Robert Benoît, porte-parole du regroupement des citoyens de Sutton
Le 11 septembre dernier, la Cour d’appel du Québec rendait un jugement unanime en faveur de citoyens qui avaient contesté la validité d’un règlement de zonage et d’un règlement de lotissement adoptés par la ville de Sutton. Selon Robert Benoît, principal porte-parole du groupe « cette décision est importante pour Sutton mais aussi pour toutes les municipalités du Québec quant à l’interprétation de la Loi sur l’aménagement et l’urbanisme (LAU), et en ce qui concerne le développement durable et l’exercice de la démocratie municipale ». Il convient donc de revenir sur les événements que, en 2015, nous relations dans nos pages.
À la fin de 2014, des membres du conseil municipal de Sutton rencontraient un groupe de promoteurs, gens d’affaires, entrepreneurs et arpenteurs qui leur faisaient connaître leurs doléances au sujet de divers « obstacles au développement ». En mars 2015, le maire Dandenault présentait un projet de modifications des règlements de zonage et de lotissement visant notamment à allonger les chemins et les entrées de cours en région montagneuse, et à en augmenter la pente.
Pour de nombreux citoyens, ce projet modifiait sensiblement la vision du développement résidentiel poursuivie jusque-là par la municipalité alors que, pour le conseil municipal et un certain nombre de promoteurs, cela consistait l’unique possibilité de poursuivre le développement de Sutton.
À l’issue de quelques assemblées houleuses et après qu’une pétition ait circulé dans la municipalité, en août 2016, 22 citoyens déposaient en Cour supérieure une demande de jugement visant à faire annuler les modifications réglementaires votées par les élus ainsi qu’une demande d’injonction afin de leur interdire d’aller de l’avant avec leurs projets de développement domiciliaire.

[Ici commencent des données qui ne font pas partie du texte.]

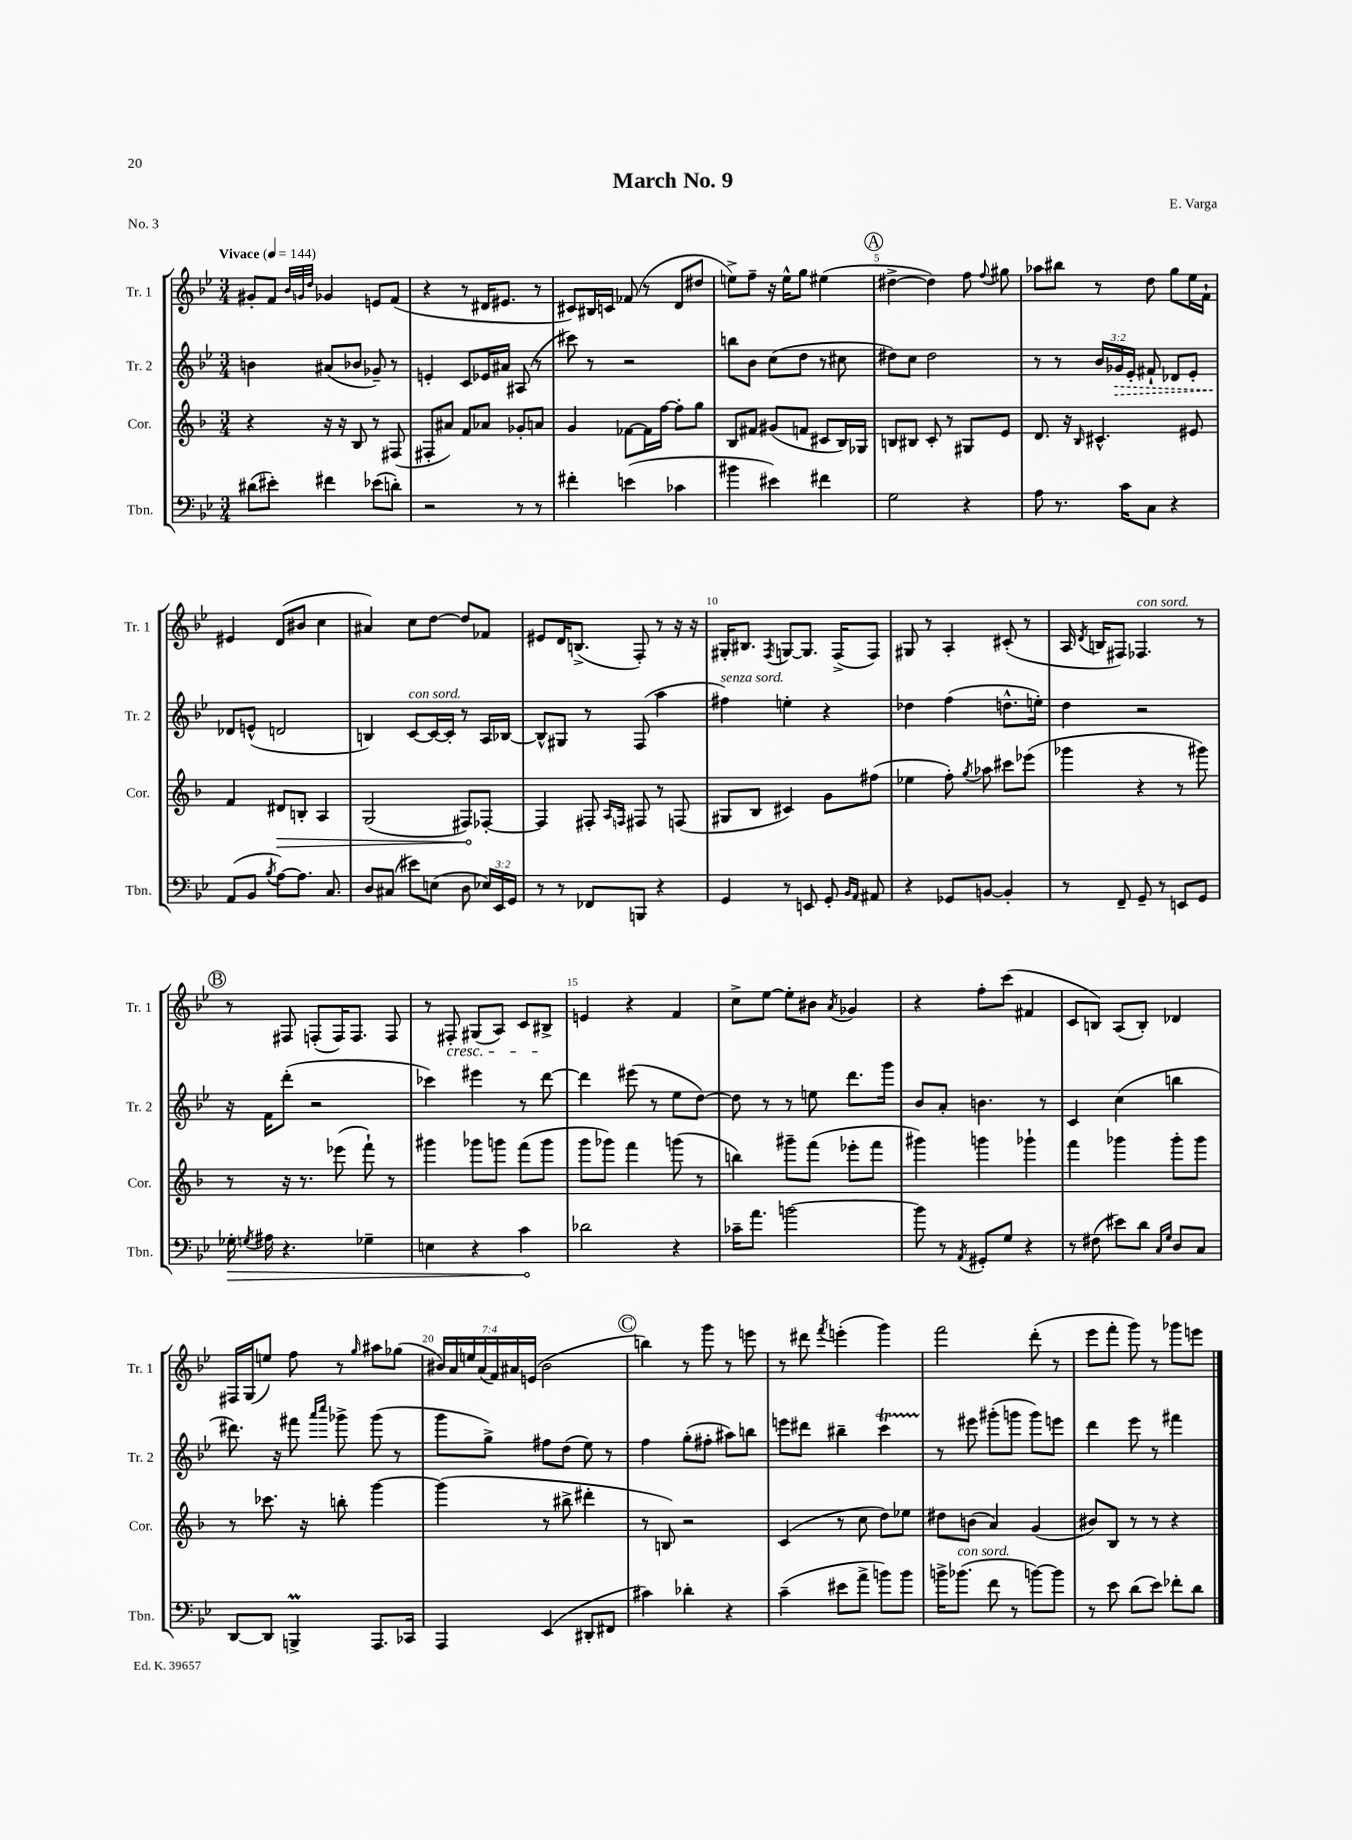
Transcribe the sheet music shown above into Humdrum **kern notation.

**kern	**kern	**kern	**kern
*staff4	*staff3	*staff2	*staff1
*clefF4	*clefG2	*clefG2	*clefG2
*k[b-e-]	*k[b-]	*k[b-e-]	*k[b-e-]
*M3/4	*M3/4	*M3/4	*M3/4
*MM144	*MM144	*MM144	*MM144
(8d#	4r	4b	8g#'
8e#')	.	.	8f
.	.	.	32qqb-
.	.	.	32qqg
.	.	.	32qqdd
4f#	16r	(8a#	4g-
.	16r	.	.
.	8B-	8b-	.
(8e-	8r	8g-~)	8e
8d')	(8F#	8r	(8f
=	=	=	=
2r	8F#'	4e'	4r
.	8a#)	.	.
.	8f	8c	8r
.	8a-	16e-	16d#
.	.	16a#	8.e#
8r	8g-'	(8A#	.
8r	8a	8r	8r
=	=	=	=
4f#'	4g	8ccc#)	8c#)
.	.	8r	16B#
.	.	.	16c
(4e	[8f-	2r	(8f-
.	16f-]	.	8r
.	[16ff	.	.
4c-	8ff']	.	8d
.	8gg	.	8dd#
=	=	=	=
4b#	8B-	8bb	8ee^)
.	8f#	8b-	8ff~
4e#)	(8g#	(8cc	16r
.	.	.	16ee^^
.	8f	8dd	8gg
4f#	8c#	8r	(4ee#
.	16B-)	8cc#	.
.	16G-	.	.
=	=	=	=
2G	8B	8dd#)	[4dd#^
.	8B#	8cc	.
.	8c'	2dd#	4dd#])
.	8r	.	.
4r	8G#	.	8ff
.	.	.	8qqff
.	8e	.	8gg#
=	=	=	=
8A	8.d	8r	8aa-
8.r	.	8r	8bb#
.	16r	.	.
.	16qqB-	.	.
.	4.c#^^	24b-	8r
.	.	24g-	.
16c	.	.	.
.	.	24e-'	.
8C	.	8f#`	8dd
4r	.	8d-	8gg
.	8e#	8e-'	16ee-
.	.	.	16f`
=	=	=	=
(8AA	4f	8d-	4e#
8BB-	.	(8e^^	.
8qB-	.	.	.
[8A)	8d#	2d	(8d
8.A]	8B'	.	8b#
.	4A	.	4cc
8.C	.	.	.
=	=	=	=
8D	(2G	4B)	4a#)
(8C#	.	.	.
8e#)	.	[8c	8cc
(8E	.	16c_	[8dd
.	.	16c']	.
8D	8F#)	8r	8dd]
24E-)	[8F-'	16A	8f-
24EE-	.	.	.
.	.	[16B-	.
24GG	.	.	.
=	=	=	=
8r	4F-]	8B-^^]	8e#
8r	.	8G#	16d
.	.	.	(8.B^
8FF-	8F#'	8r	.
.	16qqA	.	.
.	16qqF	.	.
8BBB	8F#	(8F	8F')
4r	8r	4aa	8r
.	(8F	.	16r
.	.	.	16r
=	=	=	=
4GG	8G#	4ff#)	16G#'
.	.	.	8.B#
.	8B-	.	.
.	.	.	8qF
8r	4c#)	4ee'	[8G
8EE	.	.	8.G]
8GG'	8g	4r	.
.	.	.	(16F^
16qqBB-	.	.	.
16qqAA	.	.	.
8AA#	(8ff#	.	8F)
=	=	=	=
4r	4ee-	4dd-	8G#
.	.	.	8r
8GG-	8ff')	(4ff	4A'
.	8qgg	.	.
[8BB	8aa-	.	.
4BB']	8ccc#	8.dd^^	(8c#'
.	(8eee-	.	8r
.	.	16ee')	.
=	=	=	=
8r	4ggg-	4dd	16A
.	.	.	8qd
.	.	.	16B
8FF~	.	.	8F#)
8GG~	4r	2r	4.F-
8r	.	.	.
8EE	8r	.	.
8GG	8ggg#)	.	8r
=	=	=	=
16G-'	8r	16r	8r
8qG	.	.	.
16A#	.	16f	.
4.r	16r	(8ddd'	8F#
.	8.r	.	.
.	.	2r	(8F'
.	(8eee-	.	16F)
.	.	.	8.F
4G-~	8fff`)	.	.
.	8r	.	8F
=	=	=	=
4E	4ggg#	4ccc-)	8r
.	.	.	8F#'
4r	8ggg-	4eee#	(8G#
.	8ggg	.	8A)
4c	(8fff	8r	8c
.	8ggg	[8ddd	8B#^
=	=	=	=
2d-	8ggg	4ddd]	4e
.	8ggg-)	.	.
.	4fff	(8eee#	4r
.	.	8r	.
4r	(8ggg	8ee-	4f
.	8r	[8dd)	.
=	=	=	=
16c-~	4bb)	8dd]	8cc^
8.a	.	.	.
.	.	8r	[8ee-
[2b	8ggg#~	8r	8ee-']
.	(8fff	8ee	8b#
.	.	.	8qa
.	8eee-'	8.ddd	4g-
.	8fff	.	.
.	.	16ggg	.
=	=	=	=
8b]	4ggg#)	8b-	4r
8r	.	8a'	.
8qAA	.	.	.
8GG#'	4ggg	4.b	8ff'
8G	.	.	(8ccc
4r	4ggg-`	.	4f#
.	.	8r	.
=	=	=	=
8r	4fff	4c	8c
(8F#	.	.	8B)
8e#)	4ggg-	(4cc	(8A
8d	.	.	8B')
16qqC	.	.	.
16qqG	.	.	.
8D	8ggg-'	4bb	4d-
8C	8ggg-	.	.
=	=	=	=
[8DD	8r	8.ddd#)	16F#
.	.	.	(16G
8DD]	8.ccc-	.	8ee)
.	.	16r	.
4BBB^	.	8fff#	8ff
.	16r	.	.
.	.	16qqaaa	.
.	.	16qqcccc	.
.	8bb'	8ggg-^	8r
.	.	.	16qqgg
8.AAA	[4ggg	(8ggg-	8aa#
.	.	8r	(8gg-
16CC-	.	.	.
=	=	=	=
4AAA	(4ggg]	8ggg	28b#)
.	.	.	28a
.	.	.	28ee
.	.	.	(28a
.	.	8gg^)	.
.	.	.	28f)
.	.	.	28a#
.	.	.	(28e
(4EE-	8r	8ff#	2b#
.	8bb#^	(8dd	.
8DD#'	4ddd#'	8ee-)	.
8FF#	.	8r	.
=	=	=	=
4c#)	8r	4ff	4bb)
.	8B)	.	.
4d-'	2r	(8gg'	8r
.	.	8ff#'	8ggg
4r	.	8aa#)	8r
.	.	8bb	8eee
=	=	=	=
(4c~	(4c	8eee	8r
.	.	8ddd#	8ddd#
.	.	.	8qfff
8e#	8r	4bb#~	(4eee'
8a^	8cc	.	.
8b)	8dd)	4ccc	4ggg)
8b	8ee-	.	.
=	=	=	=
16b^	8dd#	8r	2fff
(8.b-	.	.	.
.	(8b	8eee#	.
8f	4a)	(8ggg#'	.
8r	.	8ggg	.
[8b)	(4g	8ggg)	(8ddd'
8b]	.	8eee	8r
=	=	=	=
8r	8b#)	4ddd	8eee-
8e-	8B-	.	8fff'
(8d	8r	8eee-	8ggg)
8e-)	8r	8r	8r
8f-'	4r	4fff#	8ggg-
8d	.	.	8eee
==	==	==	==
*-	*-	*-	*-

Réunis au sein du Regroupement pour un développement durable à Sutton, ces citoyens estimaient que les modifications apportées aux règlements risquaient de contribuer à la dégradation de l’environnement et du paysage. Selon eux, le conseil municipal n’avait pas le droit de procéder à des modifications réglementaires de cette ampleur sans consulter la population.
Selon Robert Benoît, un des membres du regroupement, le conseil municipal n’a pas agi de manière démocratique, son approche visant à contourner les règles étant discutable. De son côté, le maire estimait qu’il était inacceptable qu’un groupe de citoyens entrave le travail de ceux qui ont été élus pour gouverner. À bien des égards, les enjeux qui opposaient alors le conseil municipal de Sutton et une partie de sa population ressemblent à ceux qui ont actuellement cours dans d’autres municipalités de la région et qui pourraient également essaimer ailleurs au cours des années à venir.
Dans le cas présent, il s’agit d’une problématique touchant les développements domiciliaires en région montagneuse, mais de semblables problèmes pourraient également survenir en milieu forestier sensible, à proximité de cours d’eau ou dans un sanctuaire d’oiseaux migrateurs, par exemple. Les mêmes causes engendrent généralement les mêmes résultats. L’issue du processus en cours à Sutton pouvait donc s’avérer riche en enseignements pour l’avenir du développement de plusieurs municipalités de la région.
Dans un jugement rendu le 5 janvier 2017 par la Cour supérieure, district de Bedford, l’honorable François Tôth, rejetait la requête déposée par les citoyens. Convaincus du bien-fondé de leur cause, ces derniers portaient ce jugement en appel et, le 11 septembre 2018, trois juges de la Cour d’Appel du Québec renversaient le jugement de la Cour supérieure et donnaient entièrement raison aux plaignants. Dans ce jugement, les juges accueillent l’appel du groupe de citoyens et le jugement de première instance, et cassent et annulent les règlements de zonage et de lotissement ainsi que tous les règlements subsidiaires adoptés en 2015 par l’administration Dandenault. La Cour adhère aussi aux propos des appelants : « la complexité du processus rendait invraisemblable une réelle participation démocratique, portant ainsi préjudice tant à leurs droits reconnus par la LAU qu’à ceux protégés par la Charte canadienne et la Charte québécoise ».
Robert Benoît fait remarquer que « cette décision devrait aussi favoriser la mobilisation citoyenne sur les questions d’aménagement du territoire puisqu’elle confirme le rôle crucial des tribunaux comme contrepoids efficace à l’observation nonchalante des lois ».